A sure-fire way to drive away his lost soul is with a dog

since he hates the animals that tore him apart.

This is such a unique and interesting monster.

What possibly do you think could have inspired it?

- What I found out with elderly people from the area

is that the legend of El Silbon one is probably based

in a person called Joaquin Flores,

who probably committed a crime

similar to this one around 1850.

And since an event of this nature is rare,

the people took more advantage of the murder

and this story echoed so that similar events

wouldn't happen again.

- Originally, the land of the Llanos

was populated by nomadic indigenous groups like the Guahibo.

By the 19th century, when tales of El Silbon took root,

many of the lands occupants were cattle ranchers.

Livestock was introduced to the Llanos region

by the Spanish colonizers in 1548.

And the cattle population rose to an estimated 4.5 million

by the beginning of the 19th century.

This likely explains El Silbon's distinctive hat.

The style commonly worn by ranchers of the region.

As the cattle population boomed,

tensions rose against the Spanish occupiers

in the Llanos region and surrounding areas.

The llaneros, a name that appears during this century

to refer to all people who worked the ranches,

joined the revolutionary forces of Simon Bolivar in 1818.

As skilled horsemen and fighters,

they helped deal the crucial blow to the Spanish crown

in the battle of Boyaca.

Following the deaths in the Venezuelan War of Independence

and the continued war time devastation

to crops and livestock, by 1823,

only 256,000 cattle remained.

So monumental changes occurred when the Spanish

introduced cattle to the Llanos,

and when the ranchers of those cattle

contributed to the independence of the area

from Spanish rule.

This complex history is reflected in the appearance

of the region's most famous monster, El Silbon.

And the legend and impact continues.

Since 1974, an annual Venezuelan music festival

celebrates El Silbon and Llanero folklore.

He has a statue and a Venezuelan theme park,

his own horror movies,

and was even referenced in a 2003 speech

by former Venezuelan president, Hugo Chavez

El Silbon has left his impact on popular culture,

but that doesn't mean this monster

has lost his influence in the Llanos.

- Even young people who sometimes laugh about it

or makes jokes about the appearance of El Silbon,

when you ask them seriously, they say they fear him.
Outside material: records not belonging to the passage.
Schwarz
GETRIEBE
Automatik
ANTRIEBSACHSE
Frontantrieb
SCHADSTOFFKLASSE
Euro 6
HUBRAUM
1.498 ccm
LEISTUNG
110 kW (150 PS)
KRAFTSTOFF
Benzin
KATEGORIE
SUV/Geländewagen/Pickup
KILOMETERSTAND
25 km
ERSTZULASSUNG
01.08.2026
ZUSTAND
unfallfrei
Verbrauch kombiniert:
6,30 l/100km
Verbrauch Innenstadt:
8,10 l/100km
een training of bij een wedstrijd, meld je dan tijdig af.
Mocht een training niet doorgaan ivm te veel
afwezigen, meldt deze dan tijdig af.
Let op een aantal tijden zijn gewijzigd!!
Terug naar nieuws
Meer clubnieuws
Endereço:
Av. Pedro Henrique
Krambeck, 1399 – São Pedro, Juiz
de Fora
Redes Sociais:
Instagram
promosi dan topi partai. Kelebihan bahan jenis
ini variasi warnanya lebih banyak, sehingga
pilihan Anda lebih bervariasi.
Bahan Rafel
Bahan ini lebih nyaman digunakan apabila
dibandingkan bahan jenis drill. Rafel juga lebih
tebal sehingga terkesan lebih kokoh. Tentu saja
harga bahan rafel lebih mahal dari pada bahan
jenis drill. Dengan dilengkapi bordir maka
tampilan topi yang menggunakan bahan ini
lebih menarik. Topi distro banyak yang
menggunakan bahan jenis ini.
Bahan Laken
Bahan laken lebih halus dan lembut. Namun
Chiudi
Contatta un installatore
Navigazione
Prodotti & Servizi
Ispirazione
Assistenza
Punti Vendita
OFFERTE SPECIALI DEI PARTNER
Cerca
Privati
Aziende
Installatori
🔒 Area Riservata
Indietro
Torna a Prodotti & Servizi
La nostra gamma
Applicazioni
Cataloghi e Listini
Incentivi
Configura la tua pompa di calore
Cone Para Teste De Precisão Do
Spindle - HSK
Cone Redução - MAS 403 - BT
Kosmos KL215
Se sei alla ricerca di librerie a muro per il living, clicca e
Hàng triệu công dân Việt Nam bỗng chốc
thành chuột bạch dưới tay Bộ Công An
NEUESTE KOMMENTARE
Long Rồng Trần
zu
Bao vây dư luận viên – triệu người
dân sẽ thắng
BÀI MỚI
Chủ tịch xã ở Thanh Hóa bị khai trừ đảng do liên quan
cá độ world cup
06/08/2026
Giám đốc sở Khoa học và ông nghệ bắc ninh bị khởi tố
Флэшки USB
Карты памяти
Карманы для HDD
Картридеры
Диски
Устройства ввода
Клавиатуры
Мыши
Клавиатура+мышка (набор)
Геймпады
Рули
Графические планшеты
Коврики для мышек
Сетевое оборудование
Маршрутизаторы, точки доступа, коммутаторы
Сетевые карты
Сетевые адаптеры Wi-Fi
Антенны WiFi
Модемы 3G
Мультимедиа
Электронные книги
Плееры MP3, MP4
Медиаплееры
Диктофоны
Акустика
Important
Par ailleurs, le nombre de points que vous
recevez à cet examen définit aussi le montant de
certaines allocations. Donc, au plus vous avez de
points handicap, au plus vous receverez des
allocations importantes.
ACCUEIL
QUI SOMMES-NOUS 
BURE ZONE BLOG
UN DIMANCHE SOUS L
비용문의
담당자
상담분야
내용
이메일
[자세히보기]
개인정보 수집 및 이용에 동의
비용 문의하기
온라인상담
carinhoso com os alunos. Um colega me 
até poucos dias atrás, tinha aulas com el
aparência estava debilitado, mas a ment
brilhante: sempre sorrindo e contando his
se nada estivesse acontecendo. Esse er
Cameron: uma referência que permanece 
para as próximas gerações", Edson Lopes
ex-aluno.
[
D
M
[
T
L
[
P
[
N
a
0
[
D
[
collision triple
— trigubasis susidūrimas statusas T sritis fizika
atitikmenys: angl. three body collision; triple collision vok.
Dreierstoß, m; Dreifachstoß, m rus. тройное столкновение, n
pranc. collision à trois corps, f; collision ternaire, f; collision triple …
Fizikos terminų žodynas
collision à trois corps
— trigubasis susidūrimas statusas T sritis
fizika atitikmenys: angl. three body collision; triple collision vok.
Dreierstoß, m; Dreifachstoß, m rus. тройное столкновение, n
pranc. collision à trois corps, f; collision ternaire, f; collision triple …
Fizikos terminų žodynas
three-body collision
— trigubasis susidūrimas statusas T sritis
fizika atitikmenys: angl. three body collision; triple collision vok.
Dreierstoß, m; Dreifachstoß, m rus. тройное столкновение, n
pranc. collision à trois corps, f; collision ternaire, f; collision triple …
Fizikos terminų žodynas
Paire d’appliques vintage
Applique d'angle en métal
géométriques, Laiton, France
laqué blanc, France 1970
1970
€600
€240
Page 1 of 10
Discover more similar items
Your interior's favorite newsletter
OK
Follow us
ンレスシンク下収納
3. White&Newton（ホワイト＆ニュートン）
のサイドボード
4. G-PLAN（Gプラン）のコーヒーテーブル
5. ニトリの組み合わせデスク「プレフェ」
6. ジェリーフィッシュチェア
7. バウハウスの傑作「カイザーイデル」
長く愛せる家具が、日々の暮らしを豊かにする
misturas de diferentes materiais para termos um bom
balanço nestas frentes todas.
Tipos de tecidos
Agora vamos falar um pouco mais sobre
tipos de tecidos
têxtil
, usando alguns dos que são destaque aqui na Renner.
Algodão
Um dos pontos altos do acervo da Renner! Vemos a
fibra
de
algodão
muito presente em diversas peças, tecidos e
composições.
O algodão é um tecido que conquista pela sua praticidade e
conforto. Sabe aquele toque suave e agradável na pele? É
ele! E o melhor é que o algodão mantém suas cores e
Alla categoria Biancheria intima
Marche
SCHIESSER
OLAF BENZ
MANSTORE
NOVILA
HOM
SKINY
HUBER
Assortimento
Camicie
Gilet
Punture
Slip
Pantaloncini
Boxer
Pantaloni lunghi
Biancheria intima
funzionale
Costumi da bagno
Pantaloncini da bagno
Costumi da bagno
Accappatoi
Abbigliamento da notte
That they can hear this whistle at night in the town.

I believe the thing, the legends,

and the tradition of our culture

is a way to preserve an identity.

I think it's important to understand what's cursed us,

why it's in the shadow, what it's (indistinct).

- Today the myth of El Silbon is an active part

of the folklore of the Llanos.

Continuing a tradition hundreds of years old.